All arrangements for banquets and other social functions are supervised by the banquet manager. This person directs the physical setups at all functions, draws up contracts and signs them, suggests or arranges for entertainment, and cooperates with all other departments involved in serving group business, such as the front office rooms, sales department which may have brought this business to the hotel, housekeeping, and others. The banquet manager is responsible for the efficient operation of all functions at the affair and must see to it that the hotel carries out its part of the bargain.

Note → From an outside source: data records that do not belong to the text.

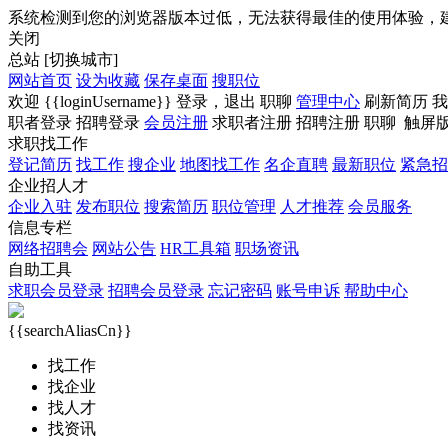
系统检测到您的浏览器版本过低，无法获得最佳的使用体验，
关闭
总站
[切换城市]
网站首页
设为收藏
保存桌面
搜职位
欢迎
{{loginUsername}}
登录，
退出
职聊
管理中心
刷新简历
我
职者登录
招聘登录
会员注册
求职者注册
招聘注册
职聊
触屏
求职找工作
登记简历
找工作
搜企业
地图找工作
名企直聘
最新职位
紧急招
企业招人才
企业入驻
发布职位
搜索简历
职位管理
人才推荐
会员服务
信息专栏
网络招聘会
网站公告
HR工具箱
职场资讯
自助工具
求职会员登录
招聘会员登录
忘记密码
账号申诉
帮助中心
{{searchAliasCn}}
找工作
找企业
找人才
找资讯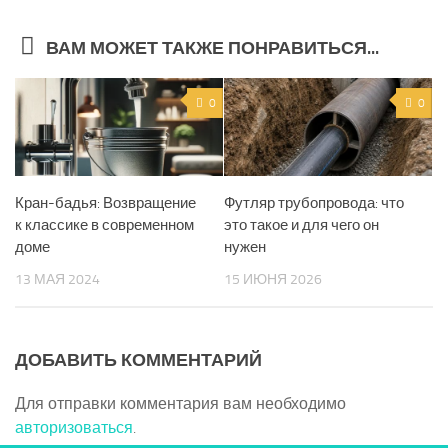
ВАМ МОЖЕТ ТАКЖЕ ПОНРАВИТЬСЯ...
0
0
Кран-бадья: Возвращение
Футляр трубопровода: что
к классике в современном
это такое и для чего он
доме
нужен
13 МАЯ 2024
15 ИЮНЯ 2026
ДОБАВИТЬ КОММЕНТАРИЙ
Для отправки комментария вам необходимо
авторизоваться
.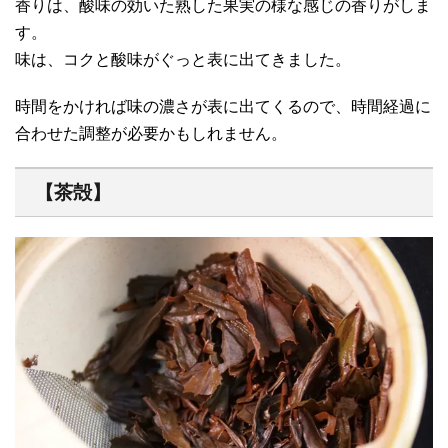
香りは、酸味の効いた熟した果実の様な感じの香りがしま
す。
味は、コクと酸味がぐっと表に出てきました。
時間をかければ味の濃さが表に出てくるので、時間経過に
合わせた調整が必要かもしれません。
【茶殻】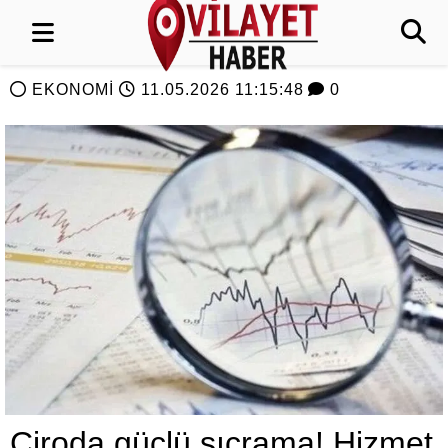
EKONOMİ
11.05.2026 11:15:48
0
Ciroda güçlü sıçrama! Hizmet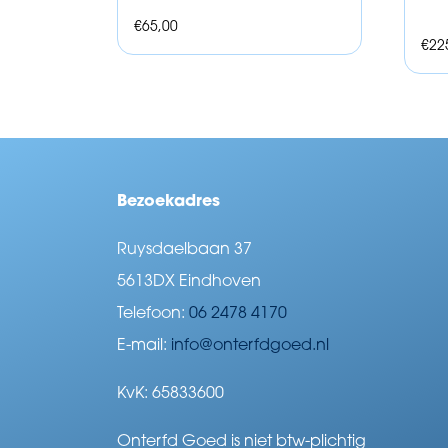
€
65,00
€
22
Bezoekadres
Ruysdaelbaan 37
5613DX Eindhoven
Telefoon:
06 2478 4170
E-mail:
info@onterfdgoed.nl
KvK: 65833600
Onterfd Goed is niet btw-plichtig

Banquet work is highly specialized and requires experience not only in planning menus and arranging meeting and convention setups but also in food costs and control. A banquet manager must know how to eliminate costly items from banquet menus without reducing the quality or appearance of the meal. He or she must know how to increase the sale of profit-bearing food and liquor and be able to sell his or her personality and ability to guests and committees.

The banquet manager can reach this position by starting at the bottom and learning each phase of food operation on the way up, or he or she can prepare to work in this department by taking special educational and culinary courses. In some hotels, promotion to banquet manager is made from the sales department, chef-steward's office, or managerial staff.

Banquet Staff

The size of the banquet staff depends upon the size of the hotel and its banquet operations. Their duties include selling space, scheduling events, keeping date books to avoid duplications of bookings, arranging for the listing of daily and weekly events on bulletin boards, suggesting and making up sample menus, arranging all functions for social events, setting up menus and programs, and servicing all functions.

Years ago, a young person interested in the banquet department apprenticed as a chef's helper, then became a kitchen assistant, next an under or assistant chef, and up the ladder to a chef depot age, or salad chef. The next step would be promotion to chef or banquet manager. Today's banquet people are trained personnel in food and hotel operations. Many excellent schools specialize in food and restaurant control and operation, which are so important to a banquet manager.

If you plan to enter the banquet department, you should therefore prepare by specializing at school in food and hotel courses. If this is not possible at the school or college you are attending, make arrangements to attend a school that has a course in hotel and restaurant operation.

After you have completed your education, start out in the chef-steward's department or as a beginner in the banquet department. The chef-steward's department is preferable because you will gain better groundwork in food preparation, cost, administration, and menu preparation here than in any other department. Many who have succeeded in the banquet field first started out as assistant waiters or waiters in hotel or outside restaurants. Food experience is important not only to success in the banquet department but to future success in any hotel career.

Banquet departments also include staffs of banquet waiters supervised by the banquet head waiter. These are waiters specially trained in banquet operations, which differ from regular table waiting. To aid the waiters, there are assistant waiters and housekeepers who set up tables, bars, and buffets before the waiters furnish them. The housekeepers clear out furnishings after each function.

Educational requirements for these positions are not rigid. If you cannot continue with advanced schooling, you can educate yourself in food operation by working in food departments. If you start as an assistant waiter or waiter, do not rely on this kind of on-the-job training exclusively. Once you have gotten your feet on the ground, make arrangements to augment your practical experience with courses in food costs, control, preparation, and operation. Also add courses in hotel management and operation. These will help round out your experience and facilitate your advancement. Many of the most successful hotel executives started out on the lower rungs of banquet operations. Opportunity is yours here, and your advancement will depend upon your own education, personality, ability, energy, ambition, and will to succeed.